Source rows.
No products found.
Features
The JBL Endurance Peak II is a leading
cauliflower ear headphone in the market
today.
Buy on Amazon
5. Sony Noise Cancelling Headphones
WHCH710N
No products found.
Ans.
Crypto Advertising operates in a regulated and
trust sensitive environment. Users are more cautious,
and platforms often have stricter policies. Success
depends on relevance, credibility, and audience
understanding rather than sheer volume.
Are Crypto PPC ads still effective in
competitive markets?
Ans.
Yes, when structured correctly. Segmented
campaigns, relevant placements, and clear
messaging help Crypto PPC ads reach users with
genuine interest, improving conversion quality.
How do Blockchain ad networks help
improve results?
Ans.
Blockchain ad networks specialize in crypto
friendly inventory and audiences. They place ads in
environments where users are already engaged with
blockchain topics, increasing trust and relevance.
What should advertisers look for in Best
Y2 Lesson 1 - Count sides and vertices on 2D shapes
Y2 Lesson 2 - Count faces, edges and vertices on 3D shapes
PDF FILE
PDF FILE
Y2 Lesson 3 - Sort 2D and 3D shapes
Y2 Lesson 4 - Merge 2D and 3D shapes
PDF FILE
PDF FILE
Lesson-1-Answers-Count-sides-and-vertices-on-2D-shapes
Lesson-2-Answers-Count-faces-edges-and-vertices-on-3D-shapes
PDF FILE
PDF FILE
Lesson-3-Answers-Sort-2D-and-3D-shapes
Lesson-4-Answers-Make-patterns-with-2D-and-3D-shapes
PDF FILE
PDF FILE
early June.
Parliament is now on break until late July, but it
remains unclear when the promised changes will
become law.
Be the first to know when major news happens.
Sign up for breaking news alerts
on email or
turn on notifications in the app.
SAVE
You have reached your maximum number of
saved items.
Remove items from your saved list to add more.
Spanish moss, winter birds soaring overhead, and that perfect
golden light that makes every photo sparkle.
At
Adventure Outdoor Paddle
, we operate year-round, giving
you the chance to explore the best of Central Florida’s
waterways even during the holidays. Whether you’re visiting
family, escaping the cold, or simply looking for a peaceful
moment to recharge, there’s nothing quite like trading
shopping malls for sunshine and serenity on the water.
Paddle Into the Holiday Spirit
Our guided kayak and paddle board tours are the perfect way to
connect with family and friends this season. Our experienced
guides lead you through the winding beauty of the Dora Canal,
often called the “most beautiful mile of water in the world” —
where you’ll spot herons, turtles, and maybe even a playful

WORK TO BE COMPLETED. Can you transcribe every line of the rows above, word for word and in the same order?

RESPONSE FOR THIS EXERCISE.
No products found.
Features
The JBL Endurance Peak II is a leading
cauliflower ear headphone in the market
today.
Buy on Amazon
5. Sony Noise Cancelling Headphones
WHCH710N
No products found.
Ans.
Crypto Advertising operates in a regulated and
trust sensitive environment. Users are more cautious,
and platforms often have stricter policies. Success
depends on relevance, credibility, and audience
understanding rather than sheer volume.
Are Crypto PPC ads still effective in
competitive markets?
Ans.
Yes, when structured correctly. Segmented
campaigns, relevant placements, and clear
messaging help Crypto PPC ads reach users with
genuine interest, improving conversion quality.
How do Blockchain ad networks help
improve results?
Ans.
Blockchain ad networks specialize in crypto
friendly inventory and audiences. They place ads in
environments where users are already engaged with
blockchain topics, increasing trust and relevance.
What should advertisers look for in Best
Y2 Lesson 1 - Count sides and vertices on 2D shapes
Y2 Lesson 2 - Count faces, edges and vertices on 3D shapes
PDF FILE
PDF FILE
Y2 Lesson 3 - Sort 2D and 3D shapes
Y2 Lesson 4 - Merge 2D and 3D shapes
PDF FILE
PDF FILE
Lesson-1-Answers-Count-sides-and-vertices-on-2D-shapes
Lesson-2-Answers-Count-faces-edges-and-vertices-on-3D-shapes
PDF FILE
PDF FILE
Lesson-3-Answers-Sort-2D-and-3D-shapes
Lesson-4-Answers-Make-patterns-with-2D-and-3D-shapes
PDF FILE
PDF FILE
early June.
Parliament is now on break until late July, but it
remains unclear when the promised changes will
become law.
Be the first to know when major news happens.
Sign up for breaking news alerts
on email or
turn on notifications in the app.
SAVE
You have reached your maximum number of
saved items.
Remove items from your saved list to add more.
Spanish moss, winter birds soaring overhead, and that perfect
golden light that makes every photo sparkle.
At
Adventure Outdoor Paddle
, we operate year-round, giving
you the chance to explore the best of Central Florida’s
waterways even during the holidays. Whether you’re visiting
family, escaping the cold, or simply looking for a peaceful
moment to recharge, there’s nothing quite like trading
shopping malls for sunshine and serenity on the water.
Paddle Into the Holiday Spirit
Our guided kayak and paddle board tours are the perfect way to
connect with family and friends this season. Our experienced
guides lead you through the winding beauty of the Dora Canal,
often called the “most beautiful mile of water in the world” —
where you’ll spot herons, turtles, and maybe even a playful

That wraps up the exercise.